最早產生的異常,是夢遊。她會站在樓梯間一動也不動的、維持同樣的動作很久很久,驚嚇來往的家人。她變得任性、依賴,甚至有行為退化成幼兒的傾向。嚇壞的王家爸媽趕緊送她去醫院,但她在醫生面前一切正常。

最糟糕的是,看過醫生回到家中,她暴躁和任性會變得更嚴重、更誇張。變化一點一滴的累加,累加到完全異常的境界。

家人若有什麼事情不順她的意,她會抓狂的大吵大鬧。

「大吵大鬧?」聽到幾乎瞌睡的明峰禮貌的問了問,掩飾他幾乎睡死過去的事實。這種事情找他做什麼?他又不是精神科大夫。「她精神上有創傷,難免情緒不穩……」

「情緒不穩到爬到屋頂上?」明琦的聲音帶著深深的恐懼。

爬到屋頂上有什麼好驚訝的……

她把手機遞給明峰,讓他瞬間清醒過來。

手機拍出來的照片當然不會清楚到哪去……尤其是拍照的人手似乎有些發抖。但他還是可以清楚的看到,在華貴的水晶吊燈之上,屋頂之下有個人手腳並用的倒吊攀爬在天花板,像是一隻蜘蛛。

……到這種地步,情緒的確非常不穩了。
 
「我要喝牛奶。」從二樓傳來病懨懨的、有氣無力的嬌聲呼喚,客廳裡的人全體緊繃起來,表情無一例外的有著擔憂和恐懼。

「好好,」王媽媽站起來,「我馬上去拿。」

明峰抬起頭,端詳站在二樓樓梯上的心如小姐。

當然,她很漂亮。玉如就已經很甜美了,她更像是添加了蜜糖似的,甜得化不開。只要是男人,見了她嘴巴都會合不攏,好一會兒才記得把嘴閉上,省得一臉蠢樣。

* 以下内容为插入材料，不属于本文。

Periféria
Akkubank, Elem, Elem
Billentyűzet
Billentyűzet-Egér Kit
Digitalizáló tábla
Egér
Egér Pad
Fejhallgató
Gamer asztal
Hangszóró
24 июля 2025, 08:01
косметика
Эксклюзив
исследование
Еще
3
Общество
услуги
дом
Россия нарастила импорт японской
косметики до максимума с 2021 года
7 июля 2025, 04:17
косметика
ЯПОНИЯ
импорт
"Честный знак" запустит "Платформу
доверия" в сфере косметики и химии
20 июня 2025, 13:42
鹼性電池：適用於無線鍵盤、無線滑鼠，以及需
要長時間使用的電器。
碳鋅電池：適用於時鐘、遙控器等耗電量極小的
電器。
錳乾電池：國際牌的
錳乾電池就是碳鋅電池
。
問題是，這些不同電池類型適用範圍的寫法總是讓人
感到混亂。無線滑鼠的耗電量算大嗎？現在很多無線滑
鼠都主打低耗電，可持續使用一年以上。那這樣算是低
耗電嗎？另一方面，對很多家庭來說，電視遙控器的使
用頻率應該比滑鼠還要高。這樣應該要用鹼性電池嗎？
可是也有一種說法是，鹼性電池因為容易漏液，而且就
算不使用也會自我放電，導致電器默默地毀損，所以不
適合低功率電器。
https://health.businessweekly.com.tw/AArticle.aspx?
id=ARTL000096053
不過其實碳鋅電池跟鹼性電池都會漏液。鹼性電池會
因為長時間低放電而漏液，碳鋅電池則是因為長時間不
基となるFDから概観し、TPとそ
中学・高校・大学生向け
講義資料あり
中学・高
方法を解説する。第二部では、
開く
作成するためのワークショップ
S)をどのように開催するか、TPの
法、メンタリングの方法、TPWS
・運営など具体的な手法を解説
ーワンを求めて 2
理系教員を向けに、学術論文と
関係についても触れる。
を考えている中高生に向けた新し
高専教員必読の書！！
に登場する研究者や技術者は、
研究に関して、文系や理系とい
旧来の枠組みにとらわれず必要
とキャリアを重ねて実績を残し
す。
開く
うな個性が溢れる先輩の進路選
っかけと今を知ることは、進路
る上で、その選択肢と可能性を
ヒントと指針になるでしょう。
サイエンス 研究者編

這位甜麗的小姐,瞥見客廳有個俊俏的陌生男人,眼睛在他臉上溜了溜,垂下眼簾,給了他一個甜蜜又羞怯的微笑。

但他不是普通男人,他是宋明峰。和各式各樣的美女生活在一起,他對外觀的美麗早起了免疫作用。在他心目中最美的,是毀掉半張臉的羅紗。

明峰毫無知覺的望著她,心裡的謎團越來越大。

當心如發現明峰的目光沒有該有的癡迷和愛戀,只有著無情的嚴肅時,她的臉沉了下來,心情開始惡劣。

當王媽媽討好的遞上牛奶時,她喝了一口,立刻吐出來,將玻璃杯摔在地上。「不是這個!」她勃然大怒,「我要喝冰涼涼的鮮奶,誰讓妳泡奶粉充數?我要喝牛奶,我要喝牛奶!」

「但、但是妳昨天說要喝熱的、用泡的牛奶……」王媽媽手足無措。
「昨天是昨天,今天是今天!」她又哭又叫,「我要喝牛奶!我要喝牛奶!我要喝……我——要——喝——牛——奶~」

她的聲音越來越高亢、越來越尖銳,最後只剩下模糊難辨的尖叫。

王媽媽試著安撫她,她卻開始用頭撞牆,王爸爸趕緊跑上樓梯阻止她,她卻一面尖叫,一面朝著王爸爸吐口水。

明琦衝上去抱住她,在她懷裡的心如不斷尖叫、打滾,但是聲音漸漸低下來,變成嗚咽,「……我要喝牛奶。」

「好,玉如去拿了,乖……」明琦抱著她,輕輕搖晃著。接過玉如拿過來的冰牛奶,要餵心如喝,她卻發脾氣打翻了牛奶,氣卻慢慢平了。

王媽媽又哄又騙的將她送回房間睡覺,明琦無奈的苦笑,「所以,我幾乎都不能離開。」

明峰點點頭,若有所思的。

「堂哥,你有看出什麼端倪沒有?」明琦滿眼的企盼,「有沒有什麼辦法?」

他低頭想了一會兒,「……我不敢說有什麼辦法。我得先想想。」

告辭了眼淚汪汪的堂妹和王家,他騎著機車思考,回到林殃那兒。然後他才猛然想起,他忘記買菜。忘記買的話……家裡只剩下蔬果和米而已。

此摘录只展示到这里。